Hall, who won the Ricoh Women’s British Open last month at Lytham, where she was one stroke back at the halfway stage, posted a second successive 68 to get within two strokes.
She said afterwards that her practise was a little ‘stop-start’ but the sun was shining brightly by the time she finished her round. After starting at the 10th, she made her first bogey of the championship at the 12th, but recovered with four birdies on holes 14, 15, three and eight.
“My long game was really good today, I just couldn’t really hole that many putts, so that was a little bit frustrating, but I holed some good ones as well, so I’m still happy,” said the 22-year-old from Dorset, who hit 12 of 13 fairways compared with nine on Thursday. “You’ve got to have everything kind of going well for you on this golf course, because it’s quite tight. You’ve got to hit fairways. If you don’t hit fairways, some shots, you can’t get to the green.”
LPGA rookie Maria Torres (above), who became the first Puerto Rican to play in a major at the LPGA Championship earlier this year, started with two bogeys on the 10th and 11th holes, but sank four birdies to get back into a share of the lead.
The 23-year-old from San Juan, who survived Hurricane Maria last year, was just thrilled to be making her tournament debut and her first trip to France.
When asked if she was nervous about leading an event, let along a major, for the first time, she replied: “I have to say a little bit. It’s something new and it’s exciting. After that, just go out there and just play golf. That’s the only thing I can do.”
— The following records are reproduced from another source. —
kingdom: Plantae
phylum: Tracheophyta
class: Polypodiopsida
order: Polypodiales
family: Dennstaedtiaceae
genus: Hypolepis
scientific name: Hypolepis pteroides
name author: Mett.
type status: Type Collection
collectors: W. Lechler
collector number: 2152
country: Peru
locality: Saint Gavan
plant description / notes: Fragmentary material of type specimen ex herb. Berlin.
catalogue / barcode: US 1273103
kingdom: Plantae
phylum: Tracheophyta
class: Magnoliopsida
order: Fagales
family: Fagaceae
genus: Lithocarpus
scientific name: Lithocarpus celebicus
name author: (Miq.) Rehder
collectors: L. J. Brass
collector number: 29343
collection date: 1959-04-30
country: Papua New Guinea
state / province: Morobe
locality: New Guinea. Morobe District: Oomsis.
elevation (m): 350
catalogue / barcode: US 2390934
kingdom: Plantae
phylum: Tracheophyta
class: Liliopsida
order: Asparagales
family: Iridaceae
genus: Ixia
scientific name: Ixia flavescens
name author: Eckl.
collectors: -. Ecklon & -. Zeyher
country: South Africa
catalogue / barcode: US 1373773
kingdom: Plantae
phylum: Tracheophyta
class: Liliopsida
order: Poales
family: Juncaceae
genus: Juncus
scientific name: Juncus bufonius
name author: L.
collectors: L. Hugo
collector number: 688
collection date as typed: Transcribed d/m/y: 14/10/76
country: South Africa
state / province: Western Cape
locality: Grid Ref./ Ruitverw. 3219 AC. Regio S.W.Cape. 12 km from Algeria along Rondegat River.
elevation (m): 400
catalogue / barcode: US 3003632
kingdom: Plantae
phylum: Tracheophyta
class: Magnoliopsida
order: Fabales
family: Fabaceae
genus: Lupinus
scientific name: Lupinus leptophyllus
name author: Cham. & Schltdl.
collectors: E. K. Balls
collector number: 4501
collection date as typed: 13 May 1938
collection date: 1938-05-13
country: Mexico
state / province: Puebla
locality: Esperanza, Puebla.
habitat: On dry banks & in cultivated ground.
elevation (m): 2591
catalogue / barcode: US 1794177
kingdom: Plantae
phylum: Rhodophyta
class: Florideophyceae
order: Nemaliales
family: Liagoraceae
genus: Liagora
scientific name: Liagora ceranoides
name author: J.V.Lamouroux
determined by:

Olson was another surprise leader. The 26-year-old from Oxbow, a small town of roughly 300 inhabitants in North Dakota, is a fifth year LPGA player who has two-top 10s so far in 2018. She switched from a TaylorMade Spider to an Odyssey 2-Ball putter a fortnight ago and is feeling more comfortable on the greens, since she previously played with a 2-Ball as a junior.
“I’m rolling the ball better than I’ve ever rolled it. Obviously seeing putts go in, that helps the score and it’s just a lot of fun to make some birdies,” said Olson, who covered the front nine in 31 and came home in 34.
The third leader, Martin, used her experience to full effect on Friday, rolling in six birdie putts against one blemish, at the par-4 18th, on her card. The 35-year-old from Pasadena, California, is looking for her second major following the 2014 Ricoh Women’s British Open at Royal Birkdale. She said: “I found something tiny with my putting, but honestly, I’ve been playing so darn well. It’s been so frustrating because it’s been so close.”
Meanwhile Lee, the 2017 Ladies Scottish Open winner, 25, from Seoul, joined the leaders after mixing five birdies with a solitary bogey.
In the other race, for the Rolex Annika Major Award, which rewards the best performance over all five women’s majors, world number three So Yeon Ryu remains in the hunt alongside Hall on six-under and world number four Inbee Park is within striking distance on five-under.
Pernilla Lindberg, the ANA Inspiration champion, is tied for 36th place on level par, with world number two Ariya Jutanugarn, the US Women’s Open champion, in 51st on two-over-par.
World number five Lexi Thompson was in tears as she bogeyed the last hole to finish on four-over-par, one stroke outside the cut, while world number one Sung Hyun Park missed by three. A level par 71 wasn’t enough to undo the damage from the first day.